- **Data items**
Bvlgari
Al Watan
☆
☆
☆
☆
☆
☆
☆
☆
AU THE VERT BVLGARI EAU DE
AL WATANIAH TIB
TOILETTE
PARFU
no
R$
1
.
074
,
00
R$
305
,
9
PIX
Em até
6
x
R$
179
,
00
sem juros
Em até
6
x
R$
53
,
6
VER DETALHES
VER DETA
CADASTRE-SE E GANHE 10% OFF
* * *
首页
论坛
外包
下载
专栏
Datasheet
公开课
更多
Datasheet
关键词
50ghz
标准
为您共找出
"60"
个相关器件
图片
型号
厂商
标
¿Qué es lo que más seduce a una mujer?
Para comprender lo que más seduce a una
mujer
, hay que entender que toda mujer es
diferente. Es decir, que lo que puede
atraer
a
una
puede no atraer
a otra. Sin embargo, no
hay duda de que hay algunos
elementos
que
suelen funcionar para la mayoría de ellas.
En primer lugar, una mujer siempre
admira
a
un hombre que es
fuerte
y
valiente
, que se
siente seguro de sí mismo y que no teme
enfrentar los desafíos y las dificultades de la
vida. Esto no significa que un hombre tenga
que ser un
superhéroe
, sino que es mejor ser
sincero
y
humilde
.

- **Job item**
Return all lines in the data that include the word "seduce".

- **The completed task**
¿Qué es lo que más seduce a una mujer?
Para comprender lo que más seduce a una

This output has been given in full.